Written exercise: Convert the entries below into a JSON list of strings with one string per line, starting at the first line of the entries and ending at the line that contains "line at (354, 454): present -> none". Leave out blank lines and include both ends.
---- Data to process
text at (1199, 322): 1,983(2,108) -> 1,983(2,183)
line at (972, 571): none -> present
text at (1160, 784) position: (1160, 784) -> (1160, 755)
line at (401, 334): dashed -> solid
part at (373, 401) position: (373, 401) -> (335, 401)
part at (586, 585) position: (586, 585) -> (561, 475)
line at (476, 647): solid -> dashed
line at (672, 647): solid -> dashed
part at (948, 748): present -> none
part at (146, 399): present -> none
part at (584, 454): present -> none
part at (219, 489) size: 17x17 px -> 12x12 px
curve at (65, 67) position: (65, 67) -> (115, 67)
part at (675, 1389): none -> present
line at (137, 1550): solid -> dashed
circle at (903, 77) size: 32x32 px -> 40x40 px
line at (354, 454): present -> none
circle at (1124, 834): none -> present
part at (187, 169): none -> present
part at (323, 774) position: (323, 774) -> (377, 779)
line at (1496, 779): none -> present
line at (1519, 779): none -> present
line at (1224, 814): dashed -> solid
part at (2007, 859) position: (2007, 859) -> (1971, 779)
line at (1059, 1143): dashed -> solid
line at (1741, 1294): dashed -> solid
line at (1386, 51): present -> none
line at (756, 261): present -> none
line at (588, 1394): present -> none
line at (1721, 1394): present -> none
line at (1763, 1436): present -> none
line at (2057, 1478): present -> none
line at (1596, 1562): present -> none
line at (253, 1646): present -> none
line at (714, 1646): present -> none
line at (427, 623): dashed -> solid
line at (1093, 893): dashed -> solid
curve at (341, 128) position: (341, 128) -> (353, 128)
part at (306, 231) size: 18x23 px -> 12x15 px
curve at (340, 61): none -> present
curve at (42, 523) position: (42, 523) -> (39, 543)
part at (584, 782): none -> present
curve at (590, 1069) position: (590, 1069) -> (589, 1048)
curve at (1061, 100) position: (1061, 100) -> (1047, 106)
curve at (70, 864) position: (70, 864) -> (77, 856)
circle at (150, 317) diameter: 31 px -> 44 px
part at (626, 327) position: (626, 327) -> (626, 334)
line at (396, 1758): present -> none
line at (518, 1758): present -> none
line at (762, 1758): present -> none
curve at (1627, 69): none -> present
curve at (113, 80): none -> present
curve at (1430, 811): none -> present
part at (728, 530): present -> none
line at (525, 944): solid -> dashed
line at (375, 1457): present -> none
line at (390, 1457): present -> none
--------
The solution:
[
  "text at (1199, 322): 1,983(2,108) -> 1,983(2,183)",
  "line at (972, 571): none -> present",
  "text at (1160, 784) position: (1160, 784) -> (1160, 755)",
  "line at (401, 334): dashed -> solid",
  "part at (373, 401) position: (373, 401) -> (335, 401)",
  "part at (586, 585) position: (586, 585) -> (561, 475)",
  "line at (476, 647): solid -> dashed",
  "line at (672, 647): solid -> dashed",
  "part at (948, 748): present -> none",
  "part at (146, 399): present -> none",
  "part at (584, 454): present -> none",
  "part at (219, 489) size: 17x17 px -> 12x12 px",
  "curve at (65, 67) position: (65, 67) -> (115, 67)",
  "part at (675, 1389): none -> present",
  "line at (137, 1550): solid -> dashed",
  "circle at (903, 77) size: 32x32 px -> 40x40 px",
  "line at (354, 454): present -> none"
]